In particular, because sedimentary rocks, such as fossil sites, contain clay minerals and basically have a high hygroscopic property, physical damage can occur due to the pressure generated by repeated swelling and shrinking. Furthermore, it is also necessary to restrain both swelling and surface hardening.

Accordingly, Lee (2009) conducted various tests by applying different types of consolidation reagents to sedimentary rocks and suggested that Wacker’s SILRES® BS OH 100 and Remmers’s Funcosil® KSE 300 were the best reinforcing products (Table 1). OH 100 is a colorless, or a pale-yellow, liquid substance containing almost 100 % ethyl silicate and its density is approximatley 0.99 g/cm3 at room temperature (25 °C). KSE 300 is a colorless, very 200light-yellow liquid substance with approximately 40 % ethyl silicate, and its density is approximately 0.92 g/cm3 at 20 °C. Like OH 100, it can be applied to pores of all sizes, and gels are formed efficiently at temperatures between 10 °C and 20 °C to help strengthen rocks.

 

Table 1: Comparison of the properties of consolidation reagents in trial experiment.


Additionally, preceding research has reported a mechanism of anti-swelling agents that prevents the clay minerals from swelling and shrinking. As a result of the reaction experiments with OH 100 and KSE 300, it was also found that the anti-swelling agent is adsorbed by the surface of mineral particles; furthermore, it plays a buffer role, reducing changes occurring during the curing period of the consolidation reagents. The anti-swelling agent used in this process was Funcosil®Antihygro, which is manufactured by Remmers and is a colorless liquid substance with a density of approximately 1.0 kg/L at 20 °C (Lee, 2009).
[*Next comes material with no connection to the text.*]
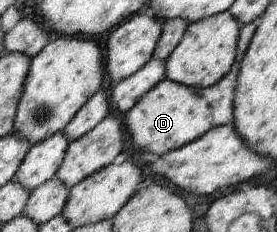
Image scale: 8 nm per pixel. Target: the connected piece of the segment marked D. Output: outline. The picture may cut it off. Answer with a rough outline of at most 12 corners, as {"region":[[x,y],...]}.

Although the preceding research has verified the effect of both consolidation reagents and anti-swelling agents, the effect of restoring the rocks’ physical properties may vary depending on the rocks’ characteristics when two types of preservatives are used together and used outdoors. Therefore, this study collected a boulder stone (which was the same type as the parent rock of the dinosaur egg fossils in Gojeongri, Hwaseong) in order to conduct indoor reinforcement experiments; the boulder was made into sixteen test pieces, each with a size of 5 × 5 × 12 cm (width × length × height). The test pieces were classified into four groups: A, B, C, and D; the chemicals whose reinforcing treatment effect was verified in the preceding research were applied to each group. After applying OH 100 to A, KSE 300 to B, anti-swelling agents and then OH 100 to C, and anti-swelling agents and then KSE 300 to D, each group’s treatment effects were compared (Fig. 3). To evaluate the physical properties of study subject, the ultrasonic velocity of the specimen was measured by the direct method. This method is optimal because the degree of the pulse energy transfer between transmitter and receiver is typically excellent, allowing for the reliable acquisition of P-wave velocity values (Lee et al. 2017). The factors measured to examine the treatment’s effectiveness are: the specimen’s weight, color difference, chromaticity, and ultrasonic velocity variation (Fig. 4).